[Stored data]
---*---
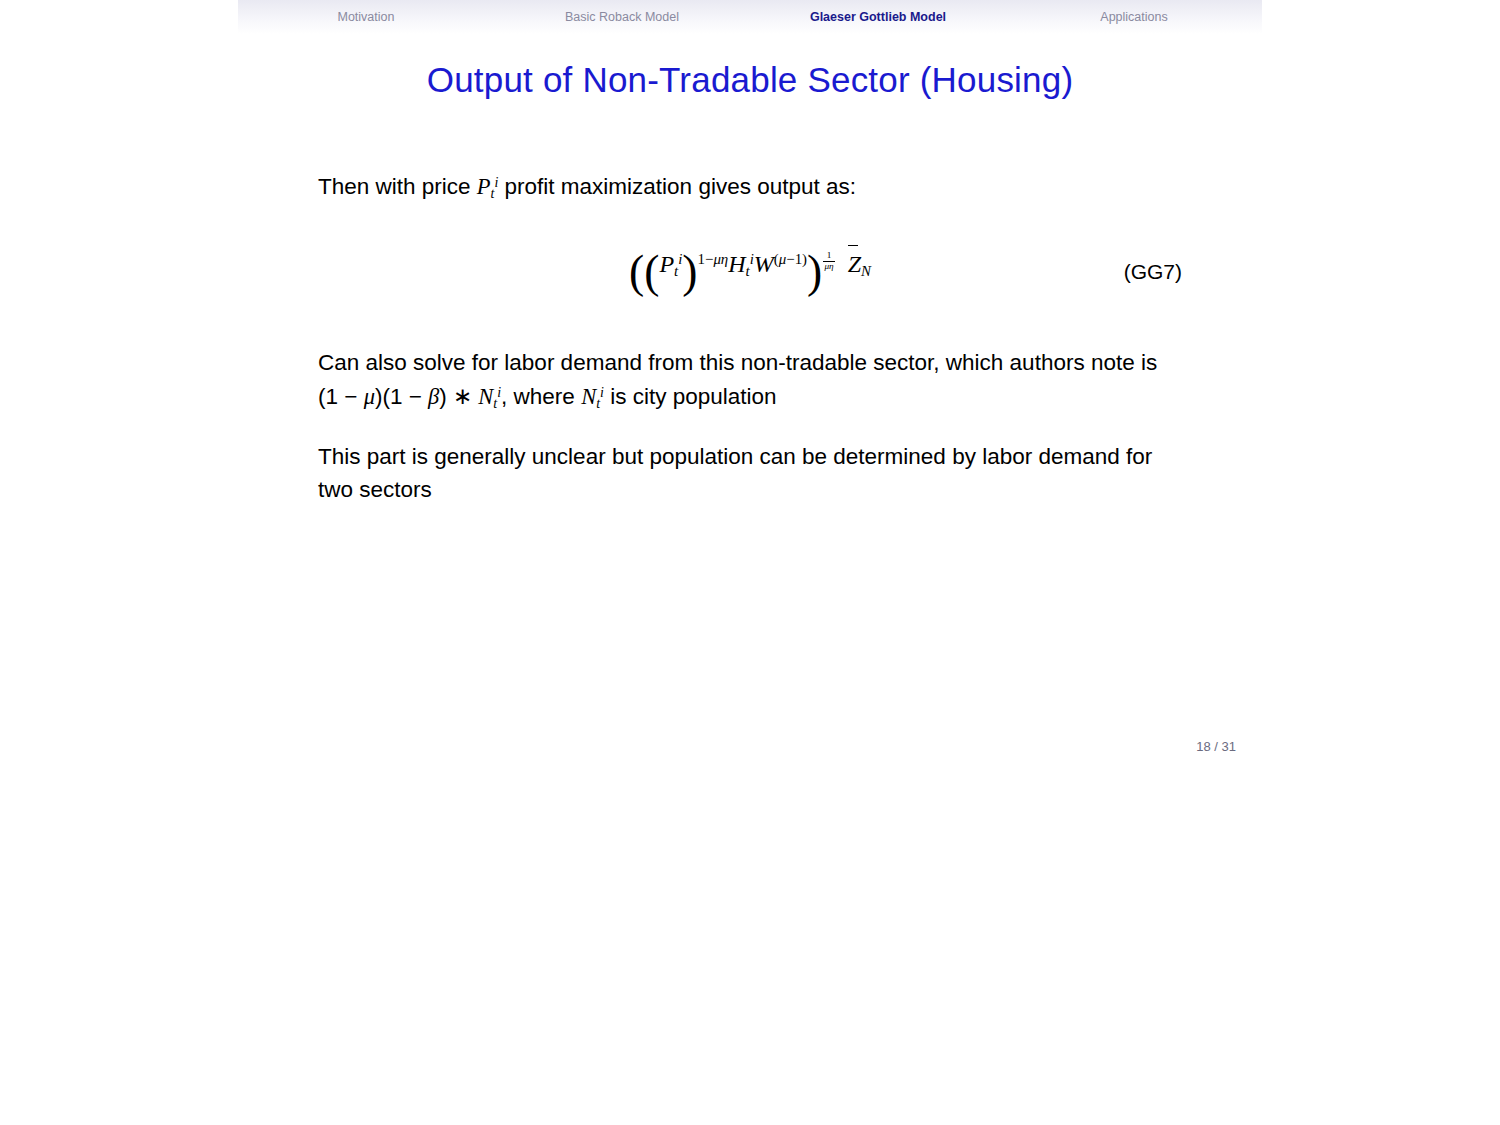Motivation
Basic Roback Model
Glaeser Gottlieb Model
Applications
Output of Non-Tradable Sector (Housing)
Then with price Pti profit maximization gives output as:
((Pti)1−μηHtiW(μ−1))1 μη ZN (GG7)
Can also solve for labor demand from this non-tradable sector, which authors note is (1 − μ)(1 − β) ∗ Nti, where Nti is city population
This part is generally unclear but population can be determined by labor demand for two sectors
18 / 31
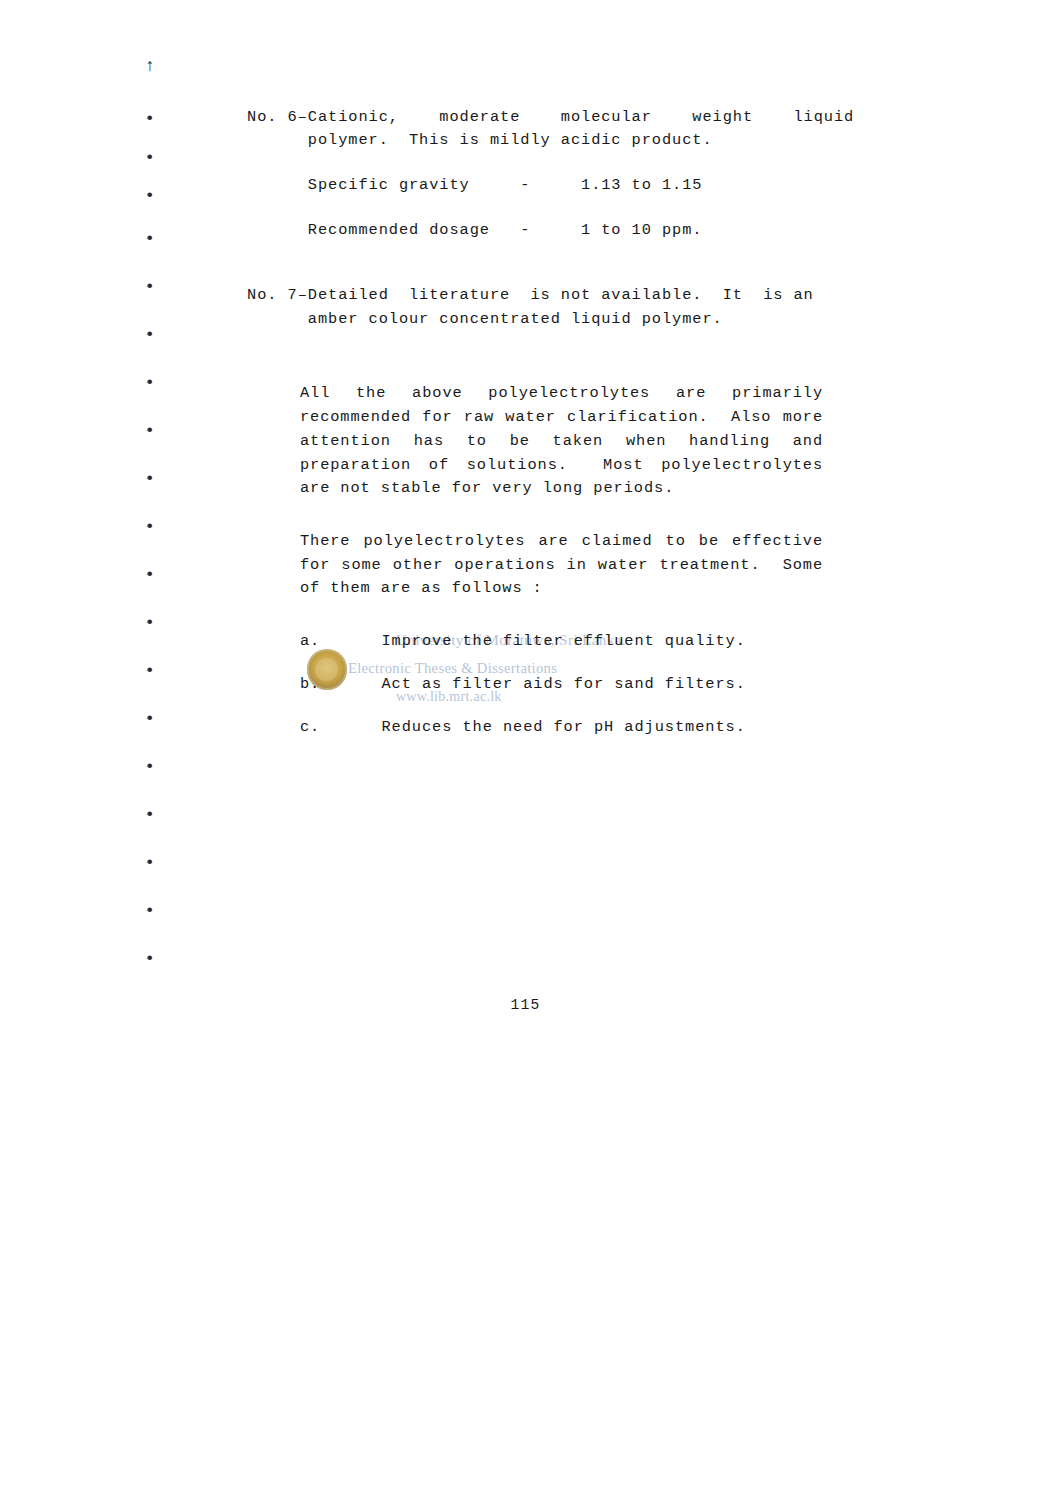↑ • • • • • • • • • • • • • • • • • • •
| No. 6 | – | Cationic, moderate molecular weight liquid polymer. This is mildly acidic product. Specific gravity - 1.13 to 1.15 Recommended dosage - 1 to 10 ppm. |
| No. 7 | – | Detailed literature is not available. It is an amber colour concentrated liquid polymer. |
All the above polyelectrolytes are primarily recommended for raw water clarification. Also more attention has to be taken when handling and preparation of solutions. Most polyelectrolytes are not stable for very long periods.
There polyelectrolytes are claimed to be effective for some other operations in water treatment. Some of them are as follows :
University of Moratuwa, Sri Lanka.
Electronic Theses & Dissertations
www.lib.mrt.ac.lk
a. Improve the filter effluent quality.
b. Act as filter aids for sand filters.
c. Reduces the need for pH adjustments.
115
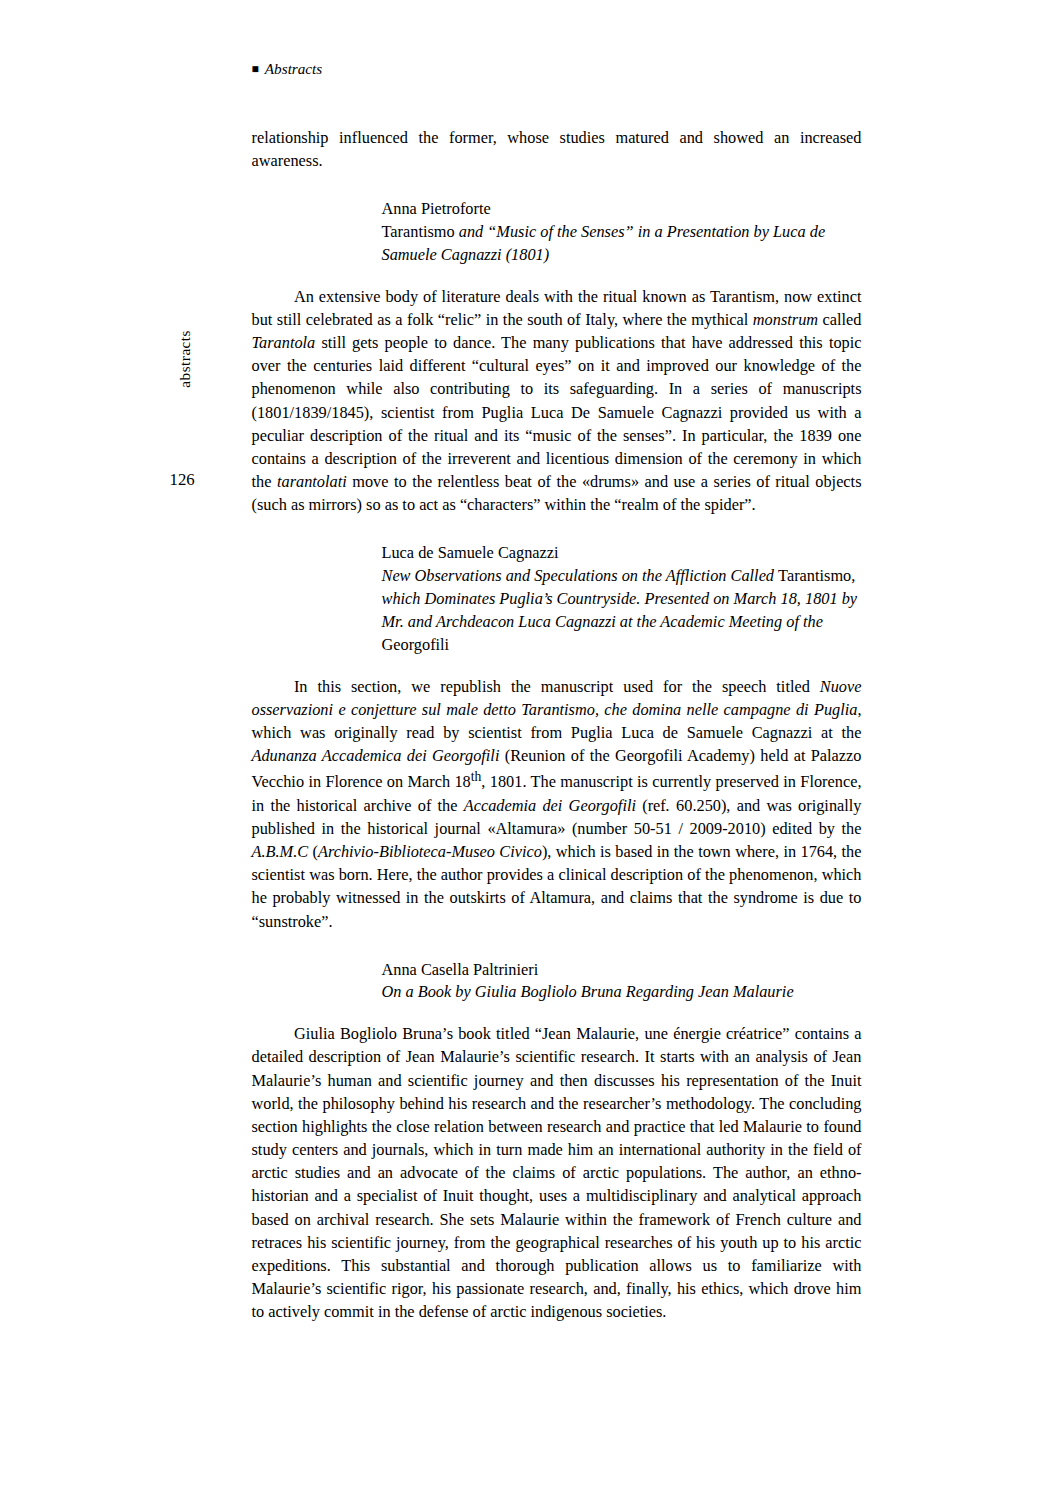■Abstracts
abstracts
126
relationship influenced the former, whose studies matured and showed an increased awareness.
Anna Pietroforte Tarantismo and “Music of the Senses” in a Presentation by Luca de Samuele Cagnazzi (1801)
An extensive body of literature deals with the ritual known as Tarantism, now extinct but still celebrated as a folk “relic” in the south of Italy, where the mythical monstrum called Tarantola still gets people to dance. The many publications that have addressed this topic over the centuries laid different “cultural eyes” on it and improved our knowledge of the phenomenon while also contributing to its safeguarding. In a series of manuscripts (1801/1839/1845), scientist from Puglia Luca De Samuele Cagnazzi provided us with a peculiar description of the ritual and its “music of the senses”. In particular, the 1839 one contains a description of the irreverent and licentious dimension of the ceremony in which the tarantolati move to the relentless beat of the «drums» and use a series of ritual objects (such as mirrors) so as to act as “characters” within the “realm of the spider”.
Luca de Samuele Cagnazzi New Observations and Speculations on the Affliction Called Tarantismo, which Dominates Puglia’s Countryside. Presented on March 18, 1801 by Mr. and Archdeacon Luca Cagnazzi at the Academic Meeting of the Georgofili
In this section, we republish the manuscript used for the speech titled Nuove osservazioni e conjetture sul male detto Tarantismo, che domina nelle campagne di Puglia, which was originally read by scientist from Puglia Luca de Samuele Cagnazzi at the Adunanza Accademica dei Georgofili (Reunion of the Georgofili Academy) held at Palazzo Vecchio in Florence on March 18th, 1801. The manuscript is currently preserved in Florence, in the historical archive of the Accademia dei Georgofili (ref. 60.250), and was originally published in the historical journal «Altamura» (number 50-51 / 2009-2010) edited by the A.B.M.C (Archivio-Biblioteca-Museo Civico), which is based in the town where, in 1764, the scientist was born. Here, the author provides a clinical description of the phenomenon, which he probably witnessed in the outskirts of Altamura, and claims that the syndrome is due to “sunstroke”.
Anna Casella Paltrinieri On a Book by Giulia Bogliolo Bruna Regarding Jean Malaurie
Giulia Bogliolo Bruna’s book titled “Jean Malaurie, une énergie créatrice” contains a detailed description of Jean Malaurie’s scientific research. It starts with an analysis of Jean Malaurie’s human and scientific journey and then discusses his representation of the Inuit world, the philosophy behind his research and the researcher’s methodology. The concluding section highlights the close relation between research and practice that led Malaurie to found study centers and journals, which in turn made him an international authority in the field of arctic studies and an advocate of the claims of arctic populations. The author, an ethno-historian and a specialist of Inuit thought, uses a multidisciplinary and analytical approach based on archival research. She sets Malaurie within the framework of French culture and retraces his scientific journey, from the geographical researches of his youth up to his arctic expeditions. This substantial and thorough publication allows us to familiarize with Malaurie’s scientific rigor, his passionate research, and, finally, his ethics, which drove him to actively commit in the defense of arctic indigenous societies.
---*---
YOUR ASSIGNMENT —
Every line above should be repeated exactly; pictures stay out of the copy.

OUTPUT FOR THIS TASK —
Motivation
Basic Roback Model
Glaeser Gottlieb Model
Applications
Output of Non-Tradable Sector (Housing)
Then with price Pti profit maximization gives output as:
((Pti)1−μηHtiW(μ−1))1 μη ZN (GG7)
Can also solve for labor demand from this non-tradable sector, which authors note is (1 − μ)(1 − β) ∗ Nti, where Nti is city population
This part is generally unclear but population can be determined by labor demand for two sectors
18 / 31
↑ • • • • • • • • • • • • • • • • • • •
| No. 6 | – | Cationic, moderate molecular weight liquid polymer. This is mildly acidic product. Specific gravity - 1.13 to 1.15 Recommended dosage - 1 to 10 ppm. |
| No. 7 | – | Detailed literature is not available. It is an amber colour concentrated liquid polymer. |
All the above polyelectrolytes are primarily recommended for raw water clarification. Also more attention has to be taken when handling and preparation of solutions. Most polyelectrolytes are not stable for very long periods.
There polyelectrolytes are claimed to be effective for some other operations in water treatment. Some of them are as follows :
University of Moratuwa, Sri Lanka.
Electronic Theses & Dissertations
www.lib.mrt.ac.lk
a. Improve the filter effluent quality.
b. Act as filter aids for sand filters.
c. Reduces the need for pH adjustments.
115
■Abstracts
abstracts
126
relationship influenced the former, whose studies matured and showed an increased awareness.
Anna Pietroforte Tarantismo and “Music of the Senses” in a Presentation by Luca de Samuele Cagnazzi (1801)
An extensive body of literature deals with the ritual known as Tarantism, now extinct but still celebrated as a folk “relic” in the south of Italy, where the mythical monstrum called Tarantola still gets people to dance. The many publications that have addressed this topic over the centuries laid different “cultural eyes” on it and improved our knowledge of the phenomenon while also contributing to its safeguarding. In a series of manuscripts (1801/1839/1845), scientist from Puglia Luca De Samuele Cagnazzi provided us with a peculiar description of the ritual and its “music of the senses”. In particular, the 1839 one contains a description of the irreverent and licentious dimension of the ceremony in which the tarantolati move to the relentless beat of the «drums» and use a series of ritual objects (such as mirrors) so as to act as “characters” within the “realm of the spider”.
Luca de Samuele Cagnazzi New Observations and Speculations on the Affliction Called Tarantismo, which Dominates Puglia’s Countryside. Presented on March 18, 1801 by Mr. and Archdeacon Luca Cagnazzi at the Academic Meeting of the Georgofili
In this section, we republish the manuscript used for the speech titled Nuove osservazioni e conjetture sul male detto Tarantismo, che domina nelle campagne di Puglia, which was originally read by scientist from Puglia Luca de Samuele Cagnazzi at the Adunanza Accademica dei Georgofili (Reunion of the Georgofili Academy) held at Palazzo Vecchio in Florence on March 18th, 1801. The manuscript is currently preserved in Florence, in the historical archive of the Accademia dei Georgofili (ref. 60.250), and was originally published in the historical journal «Altamura» (number 50-51 / 2009-2010) edited by the A.B.M.C (Archivio-Biblioteca-Museo Civico), which is based in the town where, in 1764, the scientist was born. Here, the author provides a clinical description of the phenomenon, which he probably witnessed in the outskirts of Altamura, and claims that the syndrome is due to “sunstroke”.
Anna Casella Paltrinieri On a Book by Giulia Bogliolo Bruna Regarding Jean Malaurie
Giulia Bogliolo Bruna’s book titled “Jean Malaurie, une énergie créatrice” contains a detailed description of Jean Malaurie’s scientific research. It starts with an analysis of Jean Malaurie’s human and scientific journey and then discusses his representation of the Inuit world, the philosophy behind his research and the researcher’s methodology. The concluding section highlights the close relation between research and practice that led Malaurie to found study centers and journals, which in turn made him an international authority in the field of arctic studies and an advocate of the claims of arctic populations. The author, an ethno-historian and a specialist of Inuit thought, uses a multidisciplinary and analytical approach based on archival research. She sets Malaurie within the framework of French culture and retraces his scientific journey, from the geographical researches of his youth up to his arctic expeditions. This substantial and thorough publication allows us to familiarize with Malaurie’s scientific rigor, his passionate research, and, finally, his ethics, which drove him to actively commit in the defense of arctic indigenous societies.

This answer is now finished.